Schau dich zuerst um
Worauf achten
- Niedrige Steinfassade
- Löwenköpfe am Sockel
- Skulpturen im Garten
- Niedriger Ausstellungspavillon
Die Geschichte des Ortes
Der Name über dem Eingang gehört nicht einer Künstlerin. Peggy Guggenheim war eine amerikanische Erbin, Galeristin und Förderin von Künstlern. Die Familie ihres Vaters hatte ihr Vermögen im Bergbau und in der Verhüttung von Metallen gemacht. Peggy gab ihren Anteil am Erbe für moderne Kunst aus: Sie kaufte Gemälde, veranstaltete Ausstellungen und zahlte Künstlern Stipendien. Sie lebte für diese Ankäufe – nicht im Sinne eines Erwerbs, sondern als die von ihr gewählte Aufgabe.
Im Jahr neunzehnhundert siebenundvierzig schloss Guggenheim die New Yorker Galerie „Art of This Century“ und kehrte nach Europa zurück. Ein Jahr später stellte die Biennale di Venezia ihre Sammlung aus. Für viele europäische Betrachter war dies die erste Begegnung mit Jackson Pollock, Mark Rothko und Arshile Gorky.
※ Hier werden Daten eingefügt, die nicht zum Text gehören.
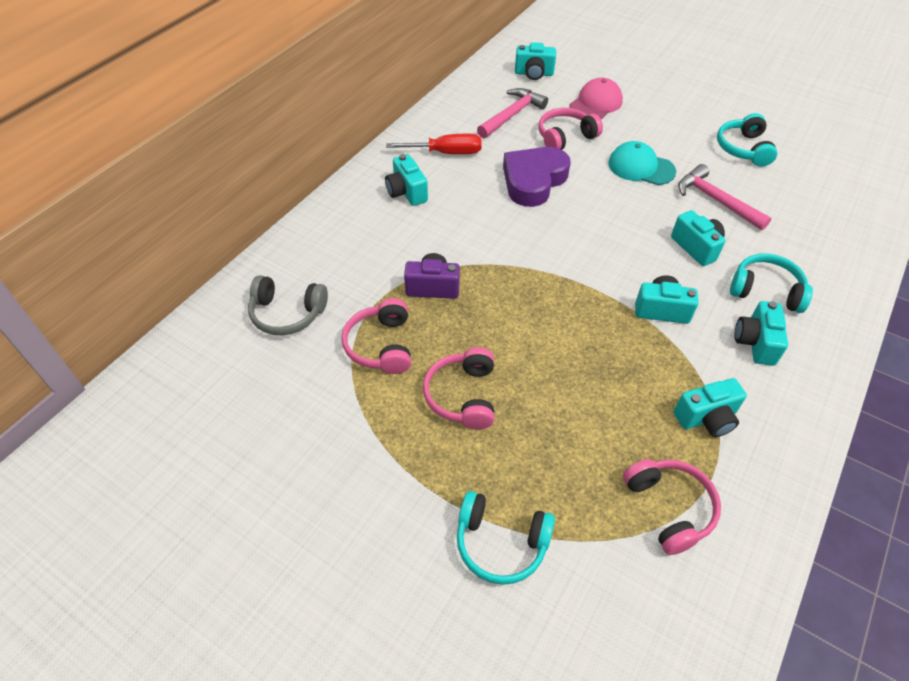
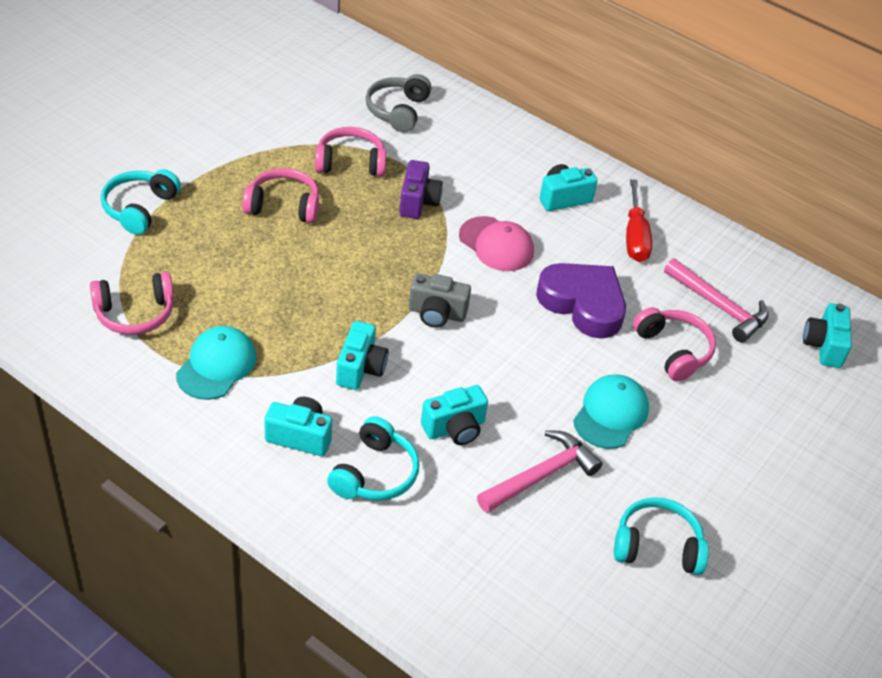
camera: 90 degrees right, 5 degrees down
(576, 265) = (436, 313): none -> grey camera
(596, 103) = (756, 399): pink cap -> pink cap (496, 244)
(706, 418) = (216, 365): turquoise camera -> turquoise cap

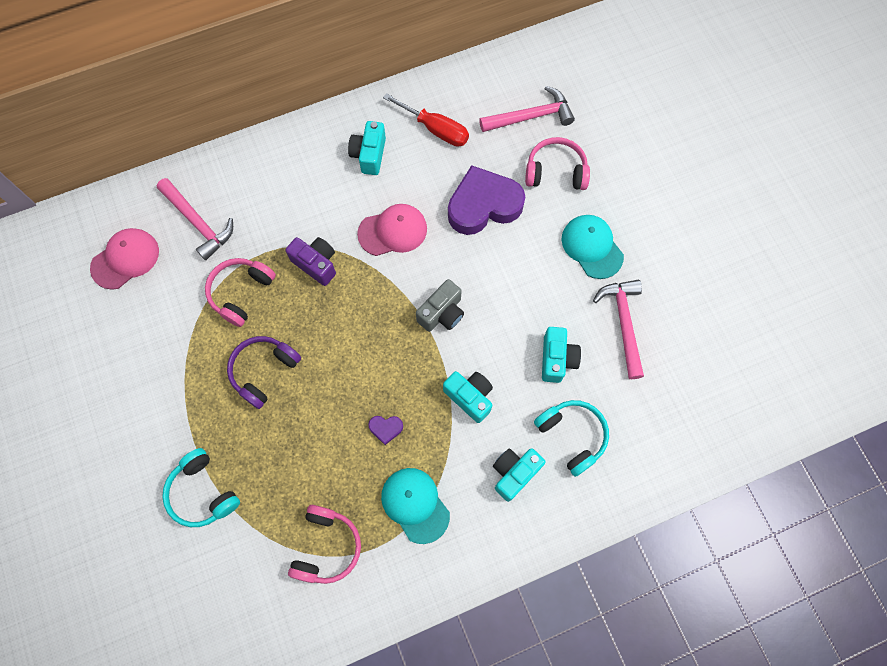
camera: 55 degrees left, 25 degrees up
(283, 206) = (264, 371): pink headphones -> purple headphones
(283, 314) = (386, 428): none -> purple heart
(328, 80) = (125, 259): none -> pink cap
(397, 111) = (198, 223): grey headphones -> pink hammer
(657, 546) = (710, 283): turquoise headphones -> none
(824, 346) = (597, 74): turquoise camera -> none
Nach der Ausstellung brauchten die Gemälde ein dauerhaftes Zuhause, und Peggy selbst einen Ort, an dem sie in ihrer Nähe leben konnte.
Im Juli neunzehnhundert neunundvierzig kaufte sie das Palazzo Venier dei Leoni. Die Familie Venier hatte es bereits im Jahr siebzehnhundert neunundvierzig in Auftrag gegeben: Die Architekten planten fünf Geschosse, bauten aber nur das erste. Vom alten Entwurf blieb die breite Steinfassade am Wasser. Das Wort „Leoni“ im Namen stammt höchstwahrscheinlich von den Löwenköpfen aus istrischem Stein am Sockel der Fassade; die Geschichte von einem lebenden Löwen im Garten gilt als Legende.
Guggenheim zog in den unvollendeten Palazzo ein und hängte die Gemälde in den Wohnräumen auf. Im Garten richtete sie sofort eine Ausstellung moderner Skulptur ein. Seit neunzehnhundert einundfünfzig ließ die Hausherrin dreimal pro Woche, von Ostern bis November, das Publikum kostenlos in ihr eigenes Haus. Die Besucher gingen zwischen kubistischen, abstrakten und surrealistischen Werken hindurch, während Peggy weiterhin hier lebte und die Sammlung erweiterte. Diese Einrichtung blieb fast dreißig Jahre lang bestehen.
Bald reichte der Platz nicht mehr aus. Peggy beauftragte Architekten damit, den Palazzo zu erweitern, lehnte ihren Entwurf jedoch ab und fügte später entlang der Gartengrenze einen niedrigen Ausstellungspavillon hinzu. Die fünf von den Veniers geplanten Geschosse entstanden nie: Die zusätzlichen Säle wurden neben dem Haus und nicht über ihm eingerichtet.
Im Jahr neunzehnhundert siebzig übergab Guggenheim den Palazzo an die Solomon R. Guggenheim Foundation, die ihr Onkel Solomon Guggenheim gegründet hatte. Im Jahr neunzehnhundert sechsundsiebzig übergab sie der Foundation auch die Sammlung. Nach ihrem Tod im Jahr neunzehnhundert neunundsiebzig eröffnete das ehemalige Haus als dauerhaftes Museum unter ihrem Namen.
Die Asche von Peggy Guggenheim befindet sich ebenfalls hier, in einer Ecke des Gartens zwischen Skulpturen. Sie ist auf genau jenem Areal begraben, zu dem sie dreißig Jahre vor ihrem Tod erstmals Besucher einließ, um moderne Kunst zu sehen.
Praktisch vor Ort
Von außen wie eine Stadtstraße zugänglich; das Museum ist gewöhnlich nach einem Tagesplan geöffnet und dienstags geschlossen, prüfen Sie die offizielle Website.
Geprüft: kein Datum angegeben. Prüfe vor dem Besuch die offizielle Quelle.Von der Straße aus ist der ungewöhnliche Maßstab des Gebäudes gut zu erkennen, doch die Sammlung, der Garten und Peggys Grab befinden sich im Museum. Planen Sie den Besuch separat und orientieren Sie sich an den offiziellen Informationen.